Flink Checkpoint 调优 - 《Flink调优》

一般需求，我们的 Checkpoint 时间间隔可以设置为分钟级别（1 ~5 分钟）。对于状态很大的任务每次 Checkpoint 访问 HDFS 比较耗时，可以设置为 5~10 分钟一次 Checkpoint，并且调大两次 Checkpoint 之间的暂停间隔，例如设置两次 Checkpoint 之间至少暂停 4 或 8 分钟。同时，也需要考虑时效性的要求,需要在时效性和性能之间做一平衡，如果时效性要求高，结合 end- to-end 时长，设置秒级或毫秒级。如果 Checkpoint语义配置为 EXACTLY_ONCE，那么在 Checkpoint 过程中还会存在 barrier 对齐的过程，
可以通过 Flink Web UI 的 Checkpoint 选项卡来查看 Checkpoint 过程中各阶段的耗时情况，从而确定到底是哪个阶段导致 Checkpoint 时间过长然后针对性的解决问题。

## [任务 1]
对于状态很大的任务，原文节选建议把 Checkpoint 间隔设为多长？
## [任务 2]
请抄录原文节选中的一段，从“一般需求，我们的 Checkpoint 时间间隔可以设置为分钟级别（1”开始，一直到“过程中各阶段的耗时情况，从而确定到底是哪个阶段导致 Checkpoint 时间过长然后针对性的解决问题。”为止，一字不改。
这些条目和上面的原文节选没有关系。

## [数据条目]
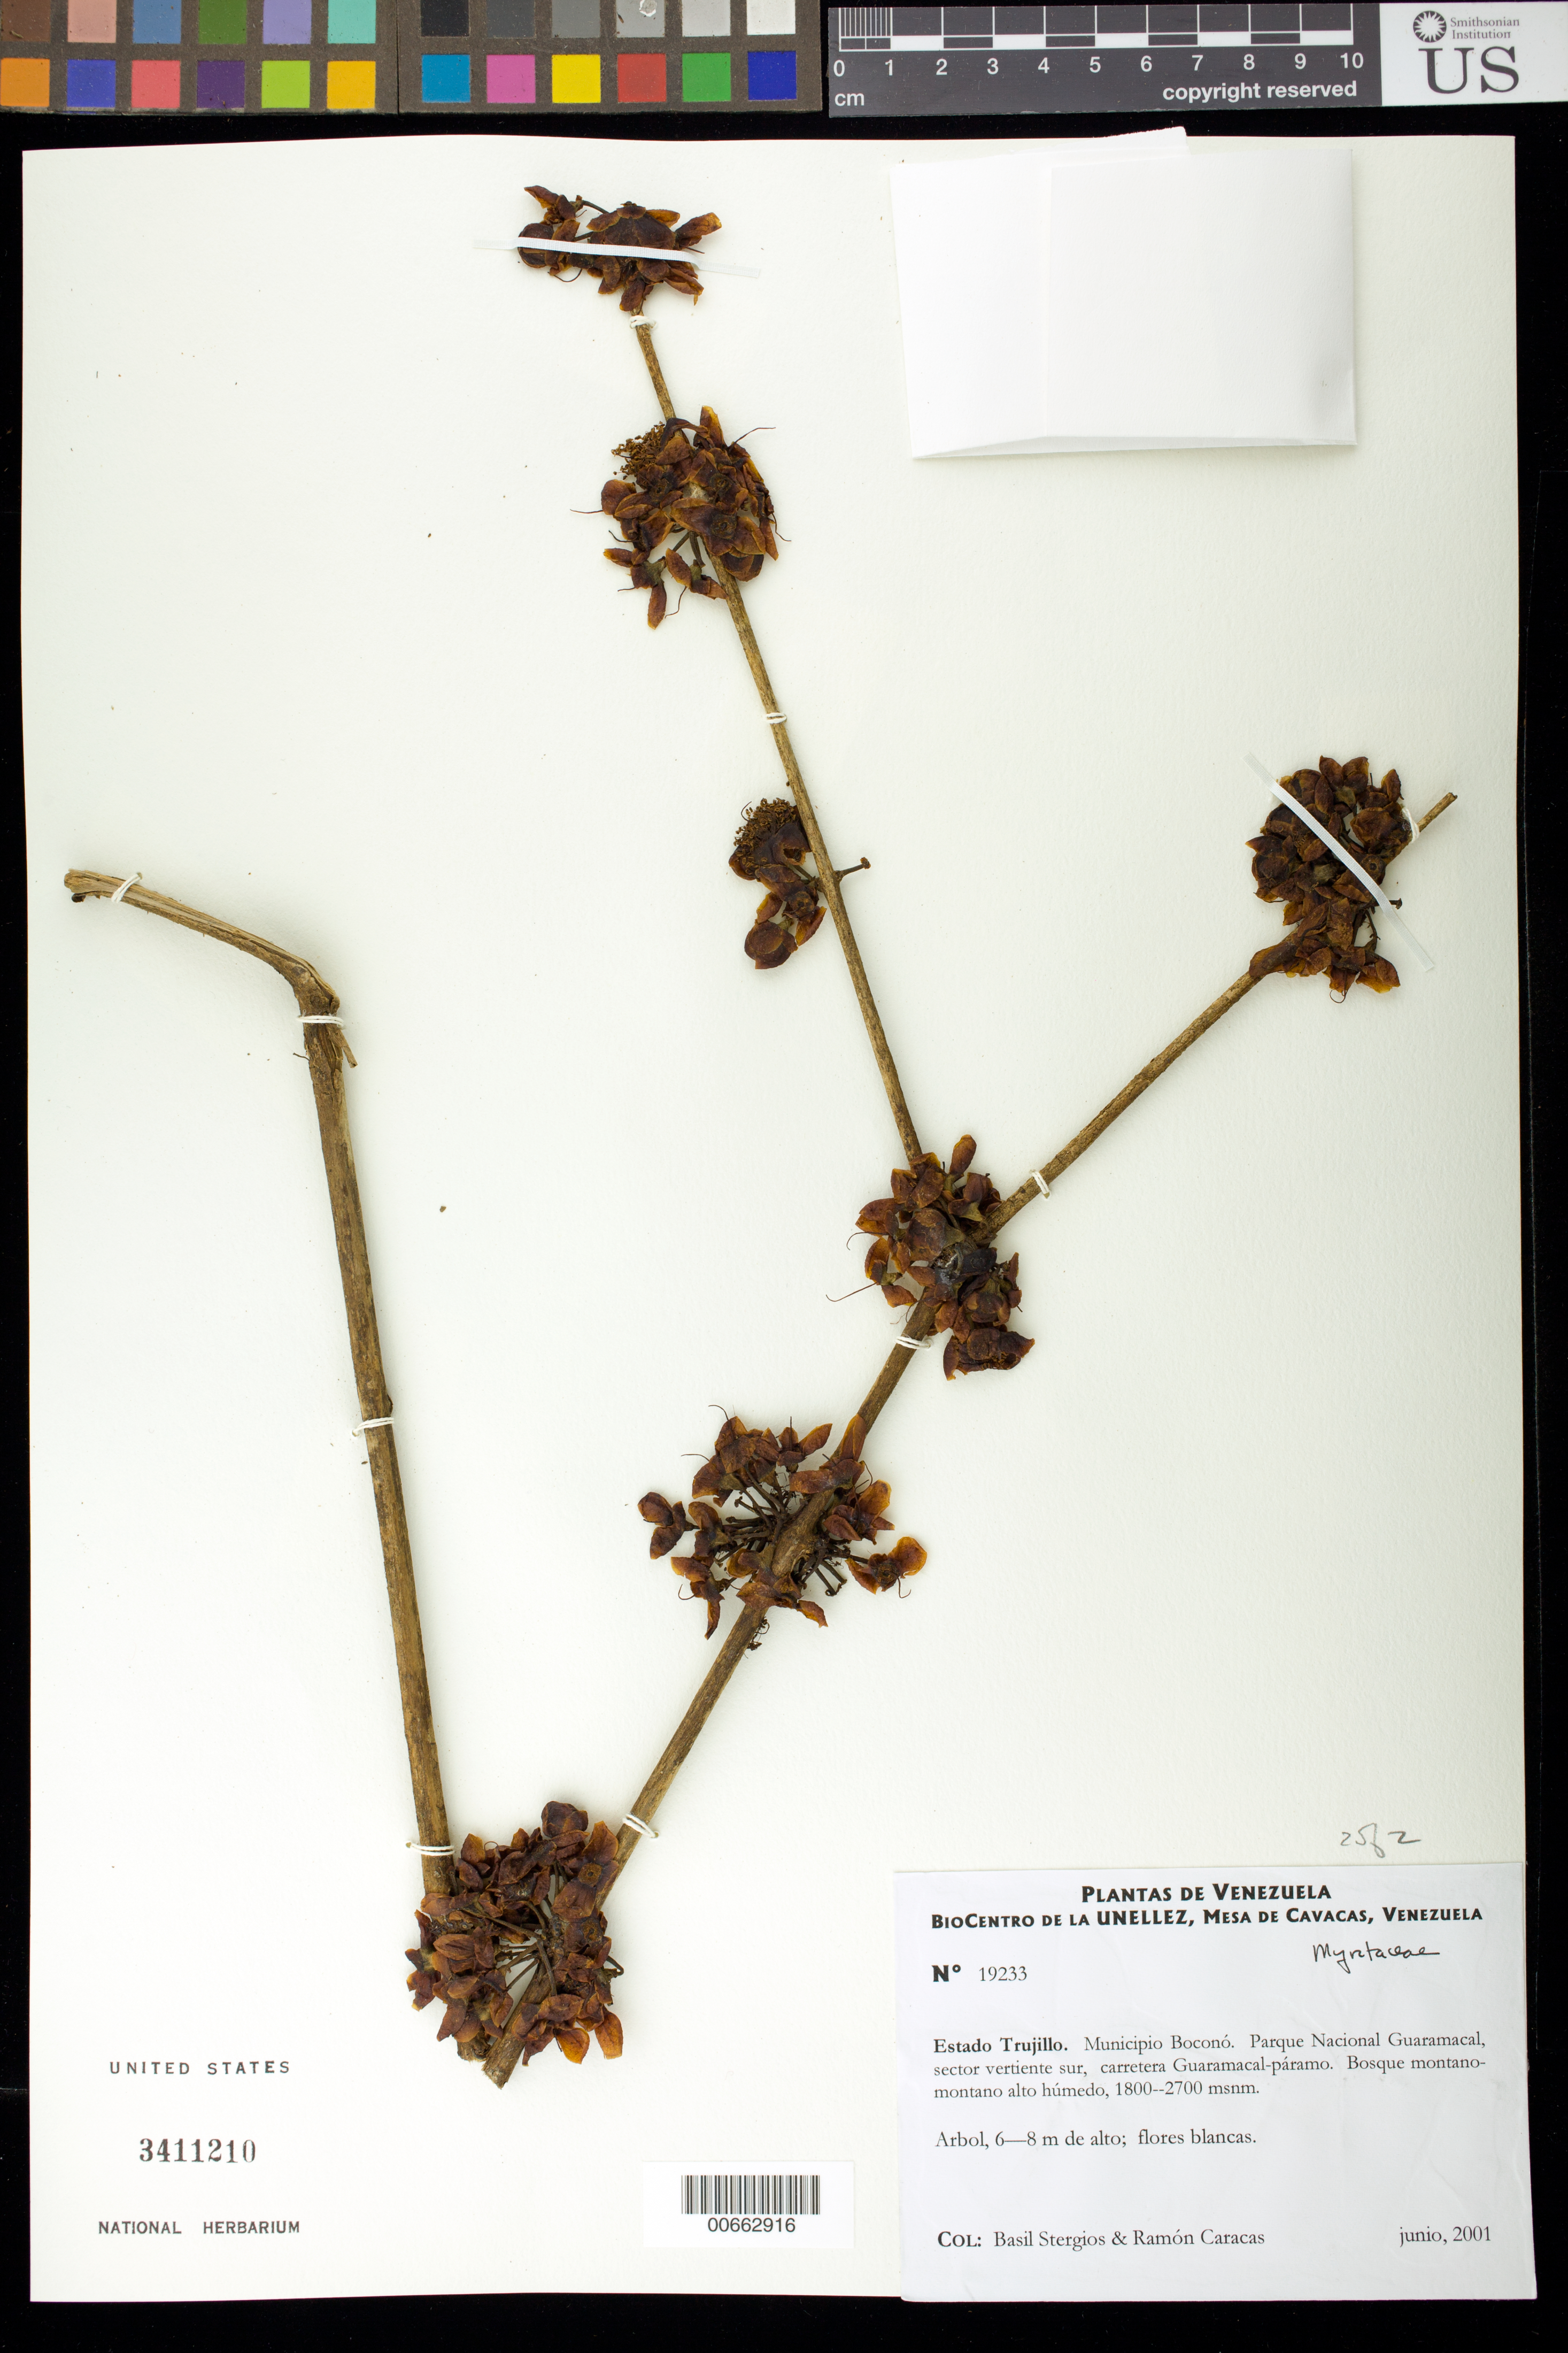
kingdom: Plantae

* * *

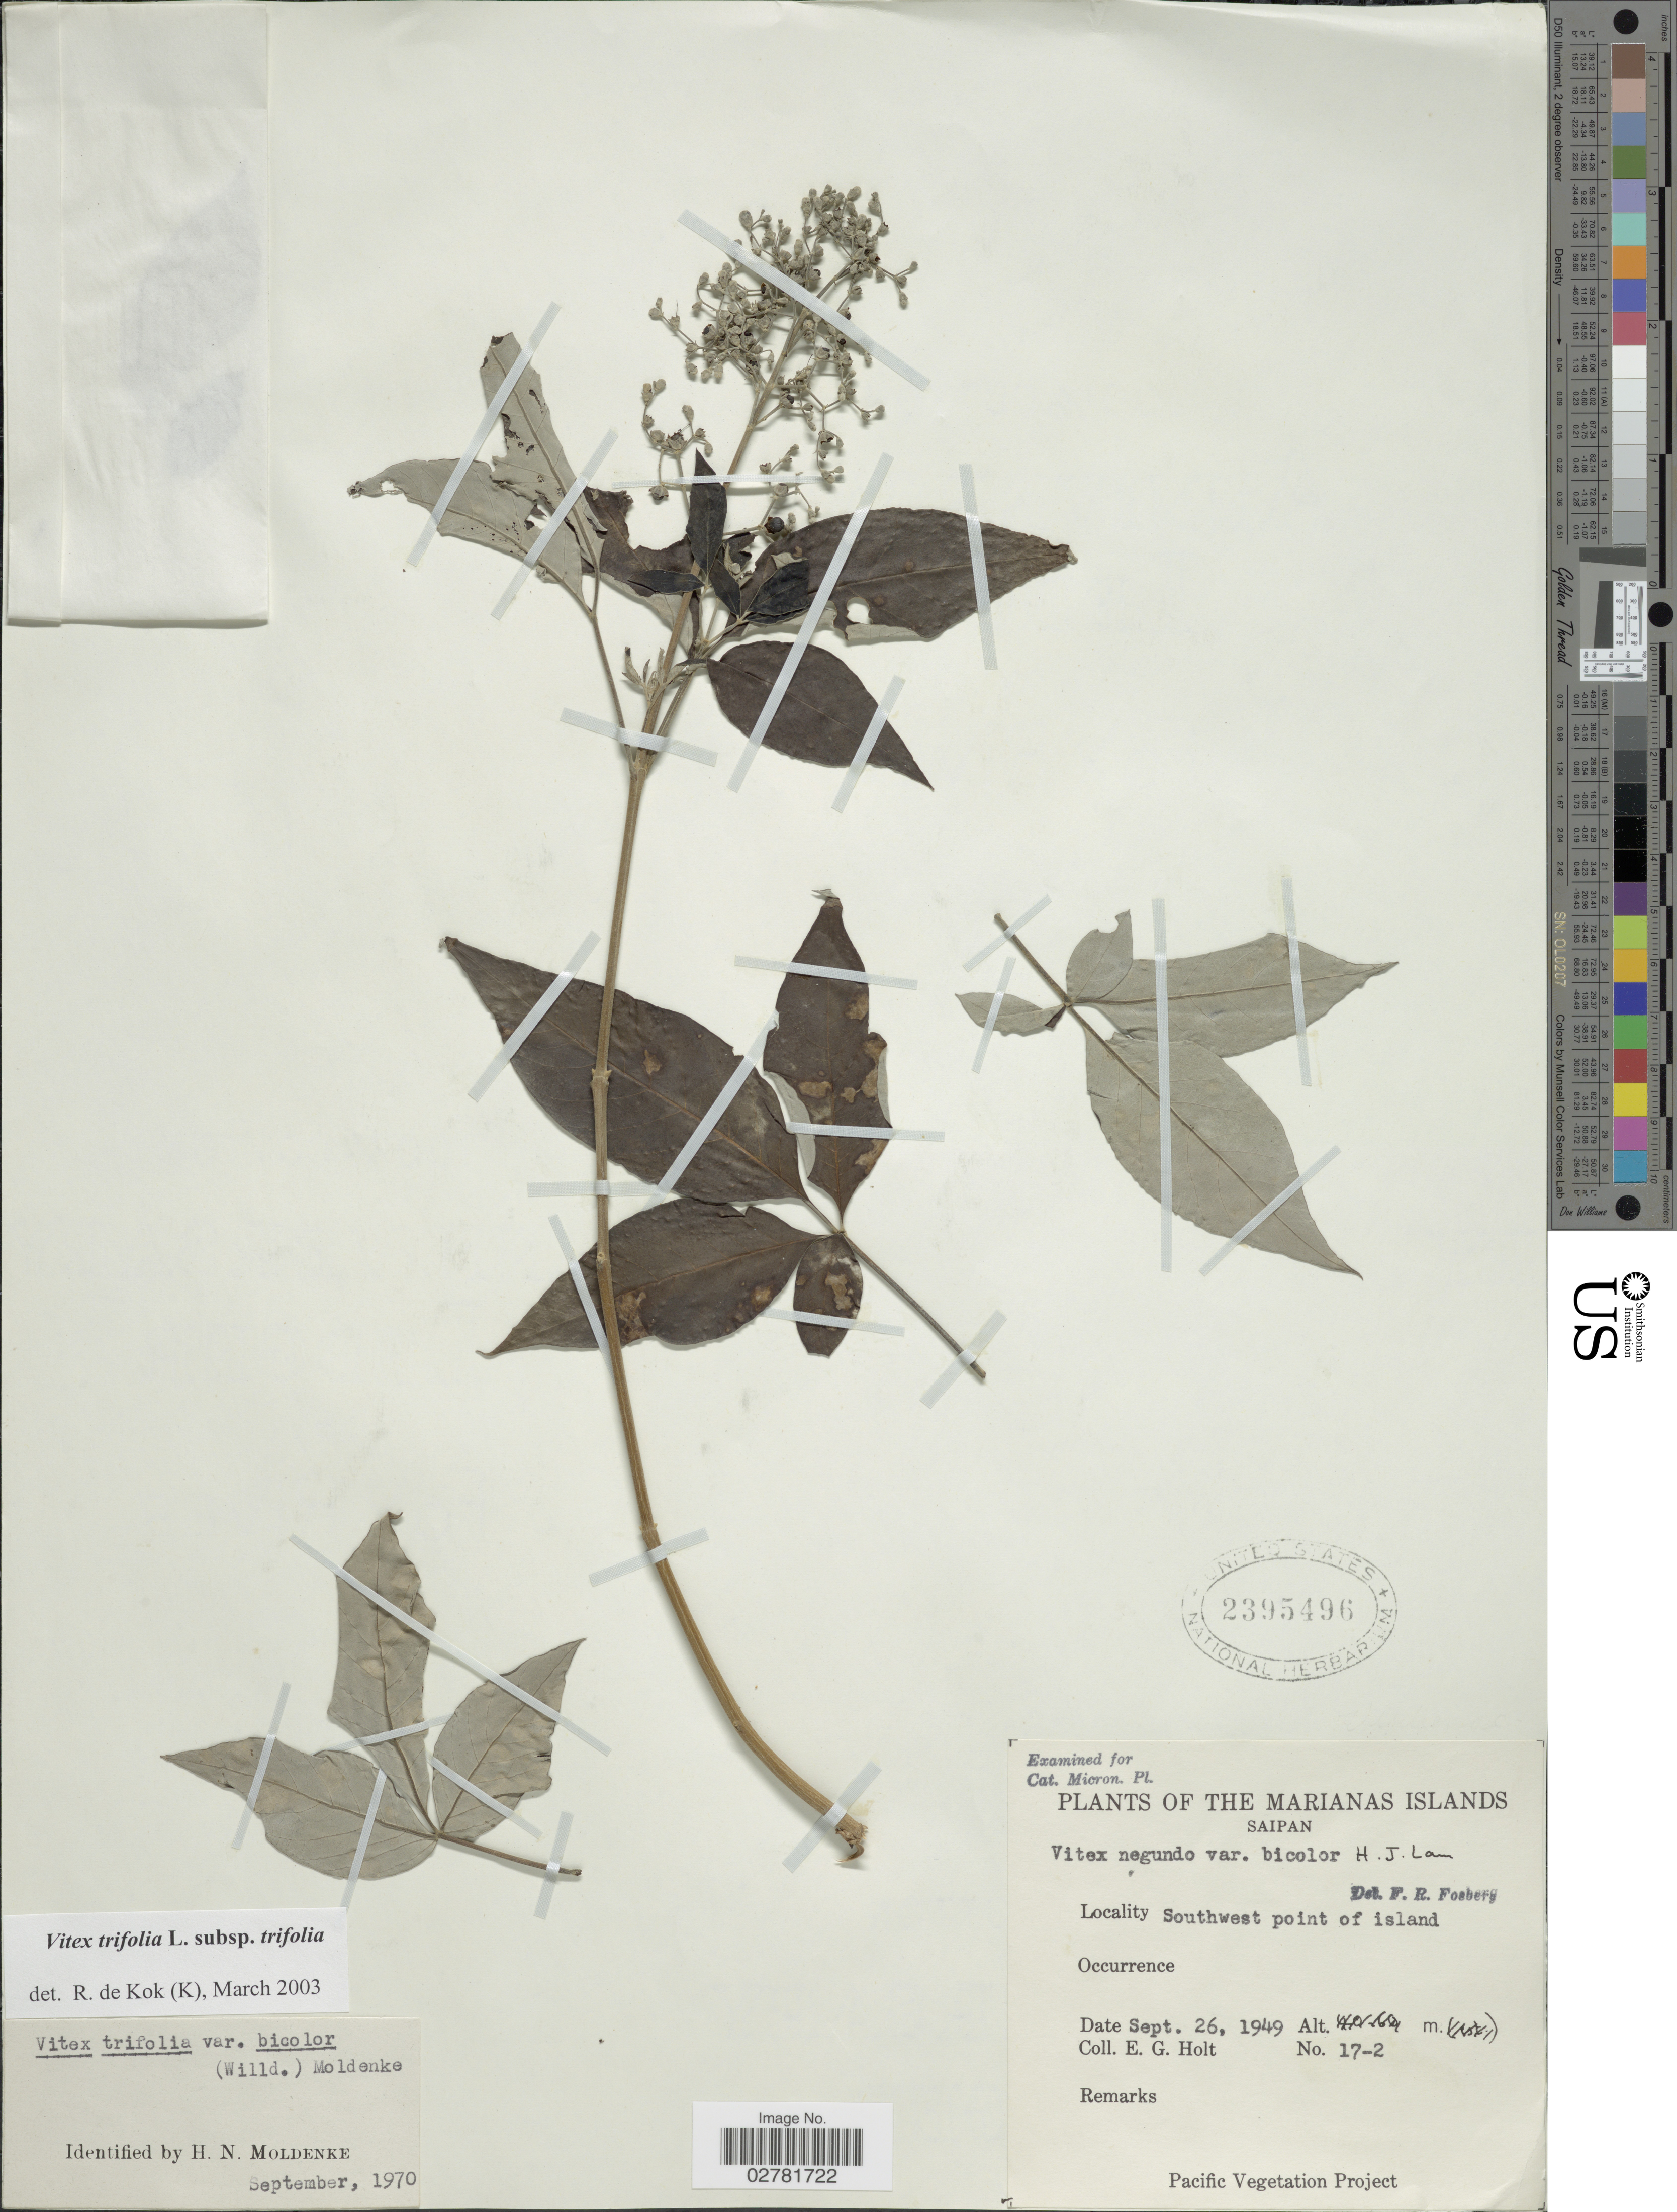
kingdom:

## [完整输出 1]
5~10 分钟一次。

## [完整输出 2]
一般需求，我们的 Checkpoint 时间间隔可以设置为分钟级别（1 ~5 分钟）。对于状态很大的任务每次 Checkpoint 访问 HDFS 比较耗时，可以设置为 5~10 分钟一次 Checkpoint，并且调大两次 Checkpoint 之间的暂停间隔，例如设置两次 Checkpoint 之间至少暂停 4 或 8 分钟。同时，也需要考虑时效性的要求,需要在时效性和性能之间做一平衡，如果时效性要求高，结合 end- to-end 时长，设置秒级或毫秒级。如果 Checkpoint语义配置为 EXACTLY_ONCE，那么在 Checkpoint 过程中还会存在 barrier 对齐的过程，
可以通过 Flink Web UI 的 Checkpoint 选项卡来查看 Checkpoint 过程中各阶段的耗时情况，从而确定到底是哪个阶段导致 Checkpoint 时间过长然后针对性的解决问题。